§ The data

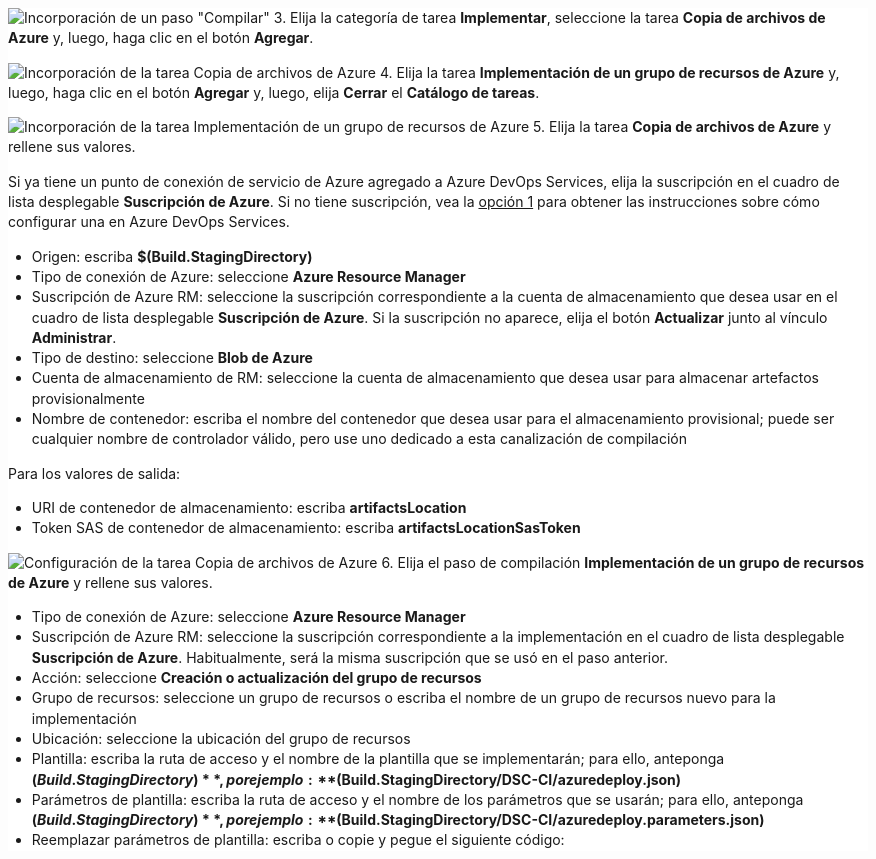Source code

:    ![Incorporación de un paso "Compilar"](media/vs-azure-tools-resource-groups-ci-in-vsts/walkthrough14.png)
3. Elija la categoría de tarea **Implementar**, seleccione la tarea **Copia de archivos de Azure** y, luego, haga clic en el botón **Agregar**.

   ![Incorporación de la tarea Copia de archivos de Azure](media/vs-azure-tools-resource-groups-ci-in-vsts/walkthrough15.png)
4. Elija la tarea **Implementación de un grupo de recursos de Azure** y, luego, haga clic en el botón **Agregar** y, luego, elija **Cerrar** el **Catálogo de tareas**.

   ![Incorporación de la tarea Implementación de un grupo de recursos de Azure](media/vs-azure-tools-resource-groups-ci-in-vsts/walkthrough16.png)
5. Elija la tarea **Copia de archivos de Azure** y rellene sus valores.

   Si ya tiene un punto de conexión de servicio de Azure agregado a Azure DevOps Services, elija la suscripción en el cuadro de lista desplegable **Suscripción de Azure**. Si no tiene suscripción, vea la [opción 1](#detailed-walkthrough-for-option-1) para obtener las instrucciones sobre cómo configurar una en Azure DevOps Services.

   * Origen: escriba **$(Build.StagingDirectory)**
   * Tipo de conexión de Azure: seleccione **Azure Resource Manager**
   * Suscripción de Azure RM: seleccione la suscripción correspondiente a la cuenta de almacenamiento que desea usar en el cuadro de lista desplegable **Suscripción de Azure**. Si la suscripción no aparece, elija el botón **Actualizar** junto al vínculo **Administrar**.
   * Tipo de destino: seleccione **Blob de Azure**
   * Cuenta de almacenamiento de RM: seleccione la cuenta de almacenamiento que desea usar para almacenar artefactos provisionalmente
   * Nombre de contenedor: escriba el nombre del contenedor que desea usar para el almacenamiento provisional; puede ser cualquier nombre de controlador válido, pero use uno dedicado a esta canalización de compilación

   Para los valores de salida:

   * URI de contenedor de almacenamiento: escriba **artifactsLocation**
   * Token SAS de contenedor de almacenamiento: escriba **artifactsLocationSasToken**

   ![Configuración de la tarea Copia de archivos de Azure](media/vs-azure-tools-resource-groups-ci-in-vsts/walkthrough17.png)
6. Elija el paso de compilación **Implementación de un grupo de recursos de Azure** y rellene sus valores.

   * Tipo de conexión de Azure: seleccione **Azure Resource Manager**
   * Suscripción de Azure RM: seleccione la suscripción correspondiente a la implementación en el cuadro de lista desplegable **Suscripción de Azure**. Habitualmente, será la misma suscripción que se usó en el paso anterior.
   * Acción: seleccione **Creación o actualización del grupo de recursos**
   * Grupo de recursos: seleccione un grupo de recursos o escriba el nombre de un grupo de recursos nuevo para la implementación
   * Ubicación: seleccione la ubicación del grupo de recursos
   * Plantilla: escriba la ruta de acceso y el nombre de la plantilla que se implementarán; para ello, anteponga **$(Build.StagingDirectory)**, por ejemplo: **$(Build.StagingDirectory/DSC-CI/azuredeploy.json)**
   * Parámetros de plantilla: escriba la ruta de acceso y el nombre de los parámetros que se usarán; para ello, anteponga **$(Build.StagingDirectory)**, por ejemplo: **$(Build.StagingDirectory/DSC-CI/azuredeploy.parameters.json)**
   * Reemplazar parámetros de plantilla: escriba o copie y pegue el siguiente código:
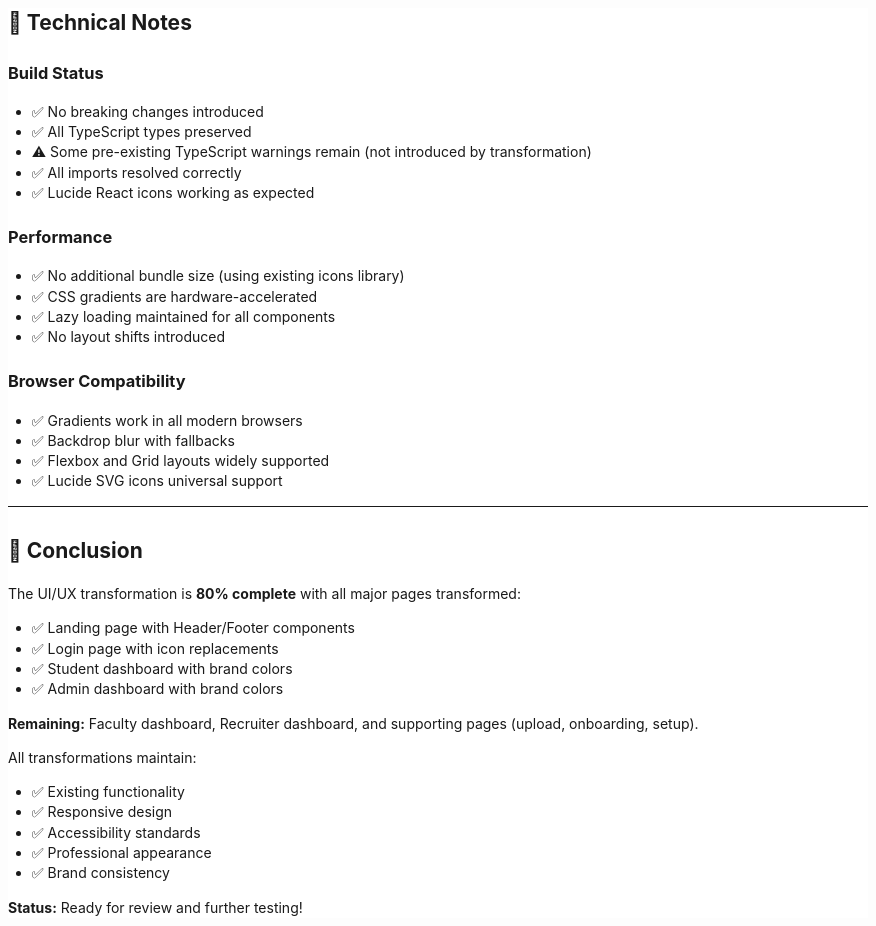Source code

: 
## 🔧 Technical Notes

### Build Status
- ✅ No breaking changes introduced
- ✅ All TypeScript types preserved
- ⚠️ Some pre-existing TypeScript warnings remain (not introduced by transformation)
- ✅ All imports resolved correctly
- ✅ Lucide React icons working as expected

### Performance
- ✅ No additional bundle size (using existing icons library)
- ✅ CSS gradients are hardware-accelerated
- ✅ Lazy loading maintained for all components
- ✅ No layout shifts introduced

### Browser Compatibility
- ✅ Gradients work in all modern browsers
- ✅ Backdrop blur with fallbacks
- ✅ Flexbox and Grid layouts widely supported
- ✅ Lucide SVG icons universal support

---

## 🎉 Conclusion

The UI/UX transformation is **80% complete** with all major pages transformed:
- ✅ Landing page with Header/Footer components
- ✅ Login page with icon replacements
- ✅ Student dashboard with brand colors
- ✅ Admin dashboard with brand colors

**Remaining:** Faculty dashboard, Recruiter dashboard, and supporting pages (upload, onboarding, setup).

All transformations maintain:
- ✅ Existing functionality
- ✅ Responsive design
- ✅ Accessibility standards
- ✅ Professional appearance
- ✅ Brand consistency

**Status:** Ready for review and further testing!
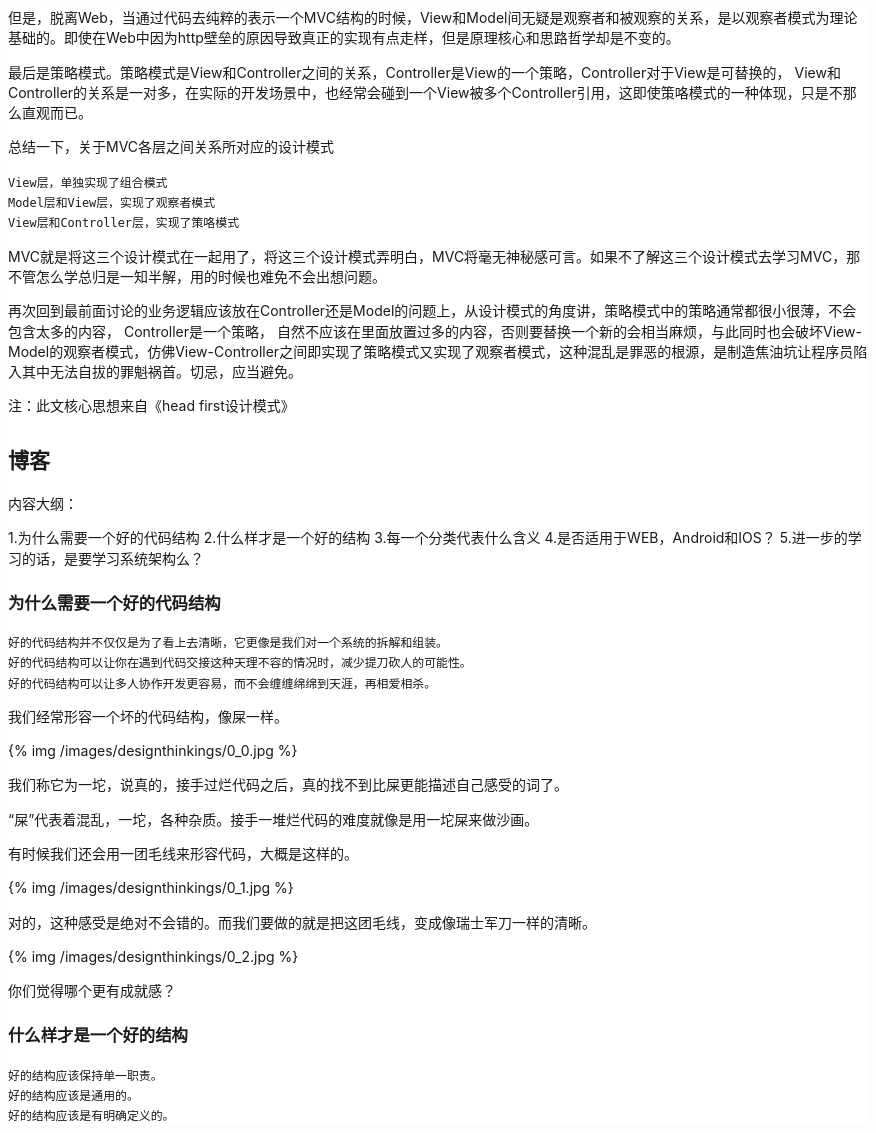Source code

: 但是，脱离Web，当通过代码去纯粹的表示一个MVC结构的时候，View和Model间无疑是观察者和被观察的关系，是以观察者模式为理论基础的。即使在Web中因为http壁垒的原因导致真正的实现有点走样，但是原理核心和思路哲学却是不变的。

最后是策略模式。策略模式是View和Controller之间的关系，Controller是View的一个策略，Controller对于View是可替换的， View和Controller的关系是一对多，在实际的开发场景中，也经常会碰到一个View被多个Controller引用，这即使策咯模式的一种体现，只是不那么直观而已。

总结一下，关于MVC各层之间关系所对应的设计模式

	View层，单独实现了组合模式
	Model层和View层，实现了观察者模式
	View层和Controller层，实现了策咯模式

MVC就是将这三个设计模式在一起用了，将这三个设计模式弄明白，MVC将毫无神秘感可言。如果不了解这三个设计模式去学习MVC，那不管怎么学总归是一知半解，用的时候也难免不会出想问题。

再次回到最前面讨论的业务逻辑应该放在Controller还是Model的问题上，从设计模式的角度讲，策略模式中的策略通常都很小很薄，不会包含太多的内容， Controller是一个策略， 自然不应该在里面放置过多的内容，否则要替换一个新的会相当麻烦，与此同时也会破坏View-Model的观察者模式，仿佛View-Controller之间即实现了策略模式又实现了观察者模式，这种混乱是罪恶的根源，是制造焦油坑让程序员陷入其中无法自拔的罪魁祸首。切忌，应当避免。

注：此文核心思想来自《head first设计模式》

## 博客

内容大纲：

1.为什么需要一个好的代码结构
2.什么样才是一个好的结构
3.每一个分类代表什么含义
4.是否适用于WEB，Android和IOS？
5.进一步的学习的话，是要学习系统架构么？

### 为什么需要一个好的代码结构

	好的代码结构并不仅仅是为了看上去清晰，它更像是我们对一个系统的拆解和组装。
	好的代码结构可以让你在遇到代码交接这种天理不容的情况时，减少提刀砍人的可能性。
	好的代码结构可以让多人协作开发更容易，而不会缠缠绵绵到天涯，再相爱相杀。
	
我们经常形容一个坏的代码结构，像屎一样。

{% img /images/designthinkings/0_0.jpg %}

我们称它为一坨，说真的，接手过烂代码之后，真的找不到比屎更能描述自己感受的词了。

“屎”代表着混乱，一坨，各种杂质。接手一堆烂代码的难度就像是用一坨屎来做沙画。

有时候我们还会用一团毛线来形容代码，大概是这样的。

{% img /images/designthinkings/0_1.jpg %}

对的，这种感受是绝对不会错的。而我们要做的就是把这团毛线，变成像瑞士军刀一样的清晰。

{% img /images/designthinkings/0_2.jpg %}

你们觉得哪个更有成就感？

### 什么样才是一个好的结构

	好的结构应该保持单一职责。
	好的结构应该是通用的。
	好的结构应该是有明确定义的。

§ Task objective
Convert every line of the items above into a JSON list of strings, one string per line, omitting blank lines. Leave the pictures out of the answer.

§ Exercise solution
[
  "Source code",
  ":    ![Incorporación de un paso \"Compilar\"](media/vs-azure-tools-resource-groups-ci-in-vsts/walkthrough14.png)",
  "3. Elija la categoría de tarea **Implementar**, seleccione la tarea **Copia de archivos de Azure** y, luego, haga clic en el botón **Agregar**.",
  "   ![Incorporación de la tarea Copia de archivos de Azure](media/vs-azure-tools-resource-groups-ci-in-vsts/walkthrough15.png)",
  "4. Elija la tarea **Implementación de un grupo de recursos de Azure** y, luego, haga clic en el botón **Agregar** y, luego, elija **Cerrar** el **Catálogo de tareas**.",
  "   ![Incorporación de la tarea Implementación de un grupo de recursos de Azure](media/vs-azure-tools-resource-groups-ci-in-vsts/walkthrough16.png)",
  "5. Elija la tarea **Copia de archivos de Azure** y rellene sus valores.",
  "   Si ya tiene un punto de conexión de servicio de Azure agregado a Azure DevOps Services, elija la suscripción en el cuadro de lista desplegable **Suscripción de Azure**. Si no tiene suscripción, vea la [opción 1](#detailed-walkthrough-for-option-1) para obtener las instrucciones sobre cómo configurar una en Azure DevOps Services.",
  "   * Origen: escriba **$(Build.StagingDirectory)**",
  "   * Tipo de conexión de Azure: seleccione **Azure Resource Manager**",
  "   * Suscripción de Azure RM: seleccione la suscripción correspondiente a la cuenta de almacenamiento que desea usar en el cuadro de lista desplegable **Suscripción de Azure**. Si la suscripción no aparece, elija el botón **Actualizar** junto al vínculo **Administrar**.",
  "   * Tipo de destino: seleccione **Blob de Azure**",
  "   * Cuenta de almacenamiento de RM: seleccione la cuenta de almacenamiento que desea usar para almacenar artefactos provisionalmente",
  "   * Nombre de contenedor: escriba el nombre del contenedor que desea usar para el almacenamiento provisional; puede ser cualquier nombre de controlador válido, pero use uno dedicado a esta canalización de compilación",
  "   Para los valores de salida:",
  "   * URI de contenedor de almacenamiento: escriba **artifactsLocation**",
  "   * Token SAS de contenedor de almacenamiento: escriba **artifactsLocationSasToken**",
  "   ![Configuración de la tarea Copia de archivos de Azure](media/vs-azure-tools-resource-groups-ci-in-vsts/walkthrough17.png)",
  "6. Elija el paso de compilación **Implementación de un grupo de recursos de Azure** y rellene sus valores.",
  "   * Tipo de conexión de Azure: seleccione **Azure Resource Manager**",
  "   * Suscripción de Azure RM: seleccione la suscripción correspondiente a la implementación en el cuadro de lista desplegable **Suscripción de Azure**. Habitualmente, será la misma suscripción que se usó en el paso anterior.",
  "   * Acción: seleccione **Creación o actualización del grupo de recursos**",
  "   * Grupo de recursos: seleccione un grupo de recursos o escriba el nombre de un grupo de recursos nuevo para la implementación",
  "   * Ubicación: seleccione la ubicación del grupo de recursos",
  "   * Plantilla: escriba la ruta de acceso y el nombre de la plantilla que se implementarán; para ello, anteponga **$(Build.StagingDirectory)**, por ejemplo: **$(Build.StagingDirectory/DSC-CI/azuredeploy.json)**",
  "   * Parámetros de plantilla: escriba la ruta de acceso y el nombre de los parámetros que se usarán; para ello, anteponga **$(Build.StagingDirectory)**, por ejemplo: **$(Build.StagingDirectory/DSC-CI/azuredeploy.parameters.json)**",
  "   * Reemplazar parámetros de plantilla: escriba o copie y pegue el siguiente código:",
  "Source code",
  ": ",
  "## 🔧 Technical Notes",
  "### Build Status",
  "- ✅ No breaking changes introduced",
  "- ✅ All TypeScript types preserved",
  "- ⚠️ Some pre-existing TypeScript warnings remain (not introduced by transformation)",
  "- ✅ All imports resolved correctly",
  "- ✅ Lucide React icons working as expected",
  "### Performance",
  "- ✅ No additional bundle size (using existing icons library)",
  "- ✅ CSS gradients are hardware-accelerated",
  "- ✅ Lazy loading maintained for all components",
  "- ✅ No layout shifts introduced",
  "### Browser Compatibility",
  "- ✅ Gradients work in all modern browsers",
  "- ✅ Backdrop blur with fallbacks",
  "- ✅ Flexbox and Grid layouts widely supported",
  "- ✅ Lucide SVG icons universal support",
  "---",
  "## 🎉 Conclusion",
  "The UI/UX transformation is **80% complete** with all major pages transformed:",
  "- ✅ Landing page with Header/Footer components",
  "- ✅ Login page with icon replacements",
  "- ✅ Student dashboard with brand colors",
  "- ✅ Admin dashboard with brand colors",
  "**Remaining:** Faculty dashboard, Recruiter dashboard, and supporting pages (upload, onboarding, setup).",
  "All transformations maintain:",
  "- ✅ Existing functionality",
  "- ✅ Responsive design",
  "- ✅ Accessibility standards",
  "- ✅ Professional appearance",
  "- ✅ Brand consistency",
  "**Status:** Ready for review and further testing!",
  "Source code",
  ": 但是，脱离Web，当通过代码去纯粹的表示一个MVC结构的时候，View和Model间无疑是观察者和被观察的关系，是以观察者模式为理论基础的。即使在Web中因为http壁垒的原因导致真正的实现有点走样，但是原理核心和思路哲学却是不变的。",
  "最后是策略模式。策略模式是View和Controller之间的关系，Controller是View的一个策略，Controller对于View是可替换的， View和Controller的关系是一对多，在实际的开发场景中，也经常会碰到一个View被多个Controller引用，这即使策咯模式的一种体现，只是不那么直观而已。",
  "总结一下，关于MVC各层之间关系所对应的设计模式",
  "\tView层，单独实现了组合模式",
  "\tModel层和View层，实现了观察者模式",
  "\tView层和Controller层，实现了策咯模式",
  "MVC就是将这三个设计模式在一起用了，将这三个设计模式弄明白，MVC将毫无神秘感可言。如果不了解这三个设计模式去学习MVC，那不管怎么学总归是一知半解，用的时候也难免不会出想问题。",
  "再次回到最前面讨论的业务逻辑应该放在Controller还是Model的问题上，从设计模式的角度讲，策略模式中的策略通常都很小很薄，不会包含太多的内容， Controller是一个策略， 自然不应该在里面放置过多的内容，否则要替换一个新的会相当麻烦，与此同时也会破坏View-Model的观察者模式，仿佛View-Controller之间即实现了策略模式又实现了观察者模式，这种混乱是罪恶的根源，是制造焦油坑让程序员陷入其中无法自拔的罪魁祸首。切忌，应当避免。",
  "注：此文核心思想来自《head first设计模式》",
  "## 博客",
  "内容大纲：",
  "1.为什么需要一个好的代码结构",
  "2.什么样才是一个好的结构",
  "3.每一个分类代表什么含义",
  "4.是否适用于WEB，Android和IOS？",
  "5.进一步的学习的话，是要学习系统架构么？",
  "### 为什么需要一个好的代码结构",
  "\t好的代码结构并不仅仅是为了看上去清晰，它更像是我们对一个系统的拆解和组装。",
  "\t好的代码结构可以让你在遇到代码交接这种天理不容的情况时，减少提刀砍人的可能性。",
  "\t好的代码结构可以让多人协作开发更容易，而不会缠缠绵绵到天涯，再相爱相杀。",
  "我们经常形容一个坏的代码结构，像屎一样。",
  "{% img /images/designthinkings/0_0.jpg %}",
  "我们称它为一坨，说真的，接手过烂代码之后，真的找不到比屎更能描述自己感受的词了。",
  "“屎”代表着混乱，一坨，各种杂质。接手一堆烂代码的难度就像是用一坨屎来做沙画。",
  "有时候我们还会用一团毛线来形容代码，大概是这样的。",
  "{% img /images/designthinkings/0_1.jpg %}",
  "对的，这种感受是绝对不会错的。而我们要做的就是把这团毛线，变成像瑞士军刀一样的清晰。",
  "{% img /images/designthinkings/0_2.jpg %}",
  "你们觉得哪个更有成就感？",
  "### 什么样才是一个好的结构",
  "\t好的结构应该保持单一职责。",
  "\t好的结构应该是通用的。",
  "\t好的结构应该是有明确定义的。"
]